3. The data-source citation convention

In the federal sentencing briefs, every factual claim that derives from a specific record is labeled with the USSC datafile vintage from which it was drawn — for example, "USSC Individual-Case Datafile for the relevant fiscal year." That vintage is publicly downloadable from ussc.gov, so any figure in the brief can be reproduced by downloading the same file and running the same cell filter. The Commission anonymizes case-level microdata by design, so verification is at the datafile level — not per-docket. The state-court products apply the same convention against their own sources: every officer-record row cites the public record it came from, and every instruction line links to the source authority behind it. External sources (statutes, opinions, secondary literature) are linked directly when cited. No paywalled citations are used.

The brief's footer reports a source-citation count. That number tells you how many claims in the brief are anchored to a checkable source. Our minimum threshold is one citation per substantive factual claim.

This convention exists because of Mata v. Avianca (S.D.N.Y. 2023) and the professional-responsibility consequences it put into permanent record — 1,227 documented hallucination incidents in 2026, with a record sanction of $109,700. BenchRecon ships zero generative content; every claim is an aggregated public record. If any data-source citation in our brief is broken or does not resolve to its cited public record, email us within 7 days and we will correct the brief or refund the purchase.

4. What we do not do

We do not generate argument text. We do not use large language models to synthesize legal analysis. The brief artifact is a structured data exhibit — numbers, distributions, and source citations, formatted for courtroom use. The JSIN Exclusion Brief includes a § 3006A factual-recital block: a fixed template with cell-specific values substituted in (not LLM-generated), labeled "edit before filing" in the brief itself. Counsel reviews and edits before any use.

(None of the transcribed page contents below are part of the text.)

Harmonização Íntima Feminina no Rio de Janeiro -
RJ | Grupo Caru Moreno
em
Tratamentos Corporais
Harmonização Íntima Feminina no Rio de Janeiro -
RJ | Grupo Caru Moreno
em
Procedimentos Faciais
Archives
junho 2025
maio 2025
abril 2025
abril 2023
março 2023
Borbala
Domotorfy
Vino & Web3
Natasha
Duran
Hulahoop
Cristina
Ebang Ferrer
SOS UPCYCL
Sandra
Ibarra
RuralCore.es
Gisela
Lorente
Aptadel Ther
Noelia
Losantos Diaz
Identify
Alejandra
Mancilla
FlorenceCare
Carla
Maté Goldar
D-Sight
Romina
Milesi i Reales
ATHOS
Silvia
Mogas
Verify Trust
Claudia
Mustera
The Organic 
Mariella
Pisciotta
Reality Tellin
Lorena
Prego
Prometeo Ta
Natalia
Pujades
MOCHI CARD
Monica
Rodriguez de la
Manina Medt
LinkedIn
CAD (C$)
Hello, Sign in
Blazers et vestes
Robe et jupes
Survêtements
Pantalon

We do not provide legal advice. Nothing in a BenchRecon brief constitutes legal advice, legal strategy, or legal representation. The brief is a research exhibit. Your judgment as counsel governs how — and whether — it enters the record.

We do not claim that any sentencing outcome in the data is binding, recommended, or appropriate for your client's case. The data is what the Commission collected. What it means for your client is a legal question, not a data question.

5. Refresh cadence

USSC annual datafiles are released each fall, typically covering the fiscal year ending September 30. We update our working dataset within 30 days of each annual release. The brief you purchase reflects the most recent available USSC datafile at the time of generation, which is identified in the brief header.

USSC dataset — STALELast refreshed: 2026-05-10 (36 days ago).
Codebook: FY99-FY25-codebook-MAND1-MAND2 · Floor: FY2013 · Row count: ~656,000New brief renders are routed to refund-pending while the refresh cron catches up. No customer is charged for a brief built on data older than 30 days.

CourtListener / RECAP / FJC IDB refresh cadences will be documented when those sources enter active products.

6. UPL disclaimer

BenchRecon does not provide legal advice, legal representation, or legal services. The information presented in every brief is public-records aggregation drawn from cited public records — the USSC public datafile, public officer-conduct records, and court-published standard instruction texts. Nothing in any BenchRecon product constitutes an attorney-client relationship or a legal opinion. Your judgment as licensed counsel governs how this research is used, whether it is disclosed, and whether it is appropriate for your client's case. State UPL rules apply to any downstream use of this material.